La Croix a interviewé un philosophe protestant, Olivier Abel, sur la situation politique actuelle. Son propos est remarquable, car il n’attaque et ne critique personne, et livre une analyse de ce qui manque au pays, pour retrouver une forme de paix civile.
Il constate que le délitement de notre vie politique vient d’un délitement de notre imaginaire politique et des récits qui sous-tendent le vivre-ensemble. Nous avons asséché ce qui fait le ciment de la société, où l’individualisme, qui se veut émancipateur, a enterré les traditions, leur transmission ainsi que les liens et solidarités. Dans cette affaire, les plus fragiles ont été marginalisés. Les riches et nantis des villes ont cessé d’écouter ces populations, populaires et rurales, économiquement en difficulté, qui demandaient de la solidarité, de la considération, un peu de sécurité « culturelle » et de certitudes sur leur identité de groupe. Faute d’avoir été entendu (notamment par un pouvoir macronien technocratique et au service des nantis), ils ont progressivement décidé de voter pour un RN qui a su parfaitement capter ces messages de détresse, et s’en faire le porteur (sans pour autant y apporter de réelle réponse).
Sortir la France de la crise politique nécessitera d’écouter ces populations, et de répondre à leurs demandes, même si cela demande des concessions et des sacrifices de la part des populations urbaines, riches et diplômées. Il va falloir qu’elles prennent conscience qu’elles sont dans le même bateau, dans le même pays, que ces populations fragilisées, et qu’un minimum de solidarité est nécessaire.

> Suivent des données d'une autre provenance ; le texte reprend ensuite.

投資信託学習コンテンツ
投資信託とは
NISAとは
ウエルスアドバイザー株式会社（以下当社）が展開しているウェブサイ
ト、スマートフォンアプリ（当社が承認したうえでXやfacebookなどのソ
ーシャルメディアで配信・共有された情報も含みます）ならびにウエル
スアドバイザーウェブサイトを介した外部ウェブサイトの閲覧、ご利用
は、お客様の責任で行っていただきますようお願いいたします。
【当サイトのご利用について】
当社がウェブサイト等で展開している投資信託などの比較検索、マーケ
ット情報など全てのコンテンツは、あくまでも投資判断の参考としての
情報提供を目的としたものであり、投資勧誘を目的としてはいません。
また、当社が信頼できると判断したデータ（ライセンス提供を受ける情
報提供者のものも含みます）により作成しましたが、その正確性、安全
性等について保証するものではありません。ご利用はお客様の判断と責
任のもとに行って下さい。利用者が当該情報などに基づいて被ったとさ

Pour ressouder les populations, et redonner de la vitalité à la « Res publica », il va falloir recommencer à faire de la politique. Pour Olivier Abel, la politique est une question de désir, d’imaginaire, de récit poétique. Bref, très exactement ce qu’Emmanuel Macron n’a pas fait pendant 7 ans, et que ses prédécesseurs avaient cessé de faire, se reposant paresseusement sur de vieux récits, de plus en plus décalés avec les réalités du monde contemporain.
Ces récits et cet imaginaire sont à notre portée, il suffit de se pencher sur notre histoire, nos traditions, les différentes communautés et identités qui ont fait ce qu’est la France. Il faut aussi mener un travail intellectuel sérieux, et de faire en sorte que les gens s’écoutent et se parlent. Notre société étant devenue tellement éclatée, qu’on reste entre soi, entre proches pour lesquels nous éprouvons de l’affection. Les fameuses « bulles de filtre » créées par les réseaux sociaux préexistent, elles sont juste amplifiées par les outils techniques à notre disposition.
Olivier Abel alerte sur des écueils culturels qui peuvent faire obstacle à ce travail. Il dénonce notamment la tradition très française de l’unanimité, où il faut que tous le pays soit conforme à une ligne, sous peine d’être exclu. Un tradition qui se retrouve dans la culture politique, où l’absolutisme de Louis XIV, censé être le lieutenant de Dieu sur terre, a été transposée telle quel, à la Révolution, sur le peuple « souverain » dont le volonté est quasi sacrée et ne doit pas rencontrer d’obstacle et de limitation. De ce fait, nous avons beaucoup de mal à penser et donc à gérer la diversité et le pluralisme.
Il se montre aussi critique de notre conception de l’égalité, où on passe son temps à regarder dans l’assiette du voisin, et à se comparer, afin de couper toutes les têtes qui dépassent. Cela donne cette obsession pour la question de la répartition des richesses, qui se transforme en haine du riche, qui marque profondément la gauche. Je me retrouve pleinement dans cette critique, et comme lui, je pense qu’il y a dans cette conception de l’égalité, un obstacle majeur à la construction d’un « vivre-ensemble » apaisé.
Il appelle enfin à retrouver une « confiance en soi » qui fait grandement défaut à notre société. Nous vivons dans une insécurité culturelle, voire civilisationnelle, qui fait beaucoup de dégâts. Comment expliquer, autrement, qu’en étant plus de 65 millions de personnes, nous ayons peur d’être submergés par quelques centaines de milliers de personnes d’origine étrangères, pour la plupart dépourvues de capital économique ou culturel.
Ce travail de fond est nécessaire, et maintenant que la parenthèse macronienne est en train de se refermer, il sera peut-être possible qu’il soit pris au sérieux par ceux qui vont diriger le pays.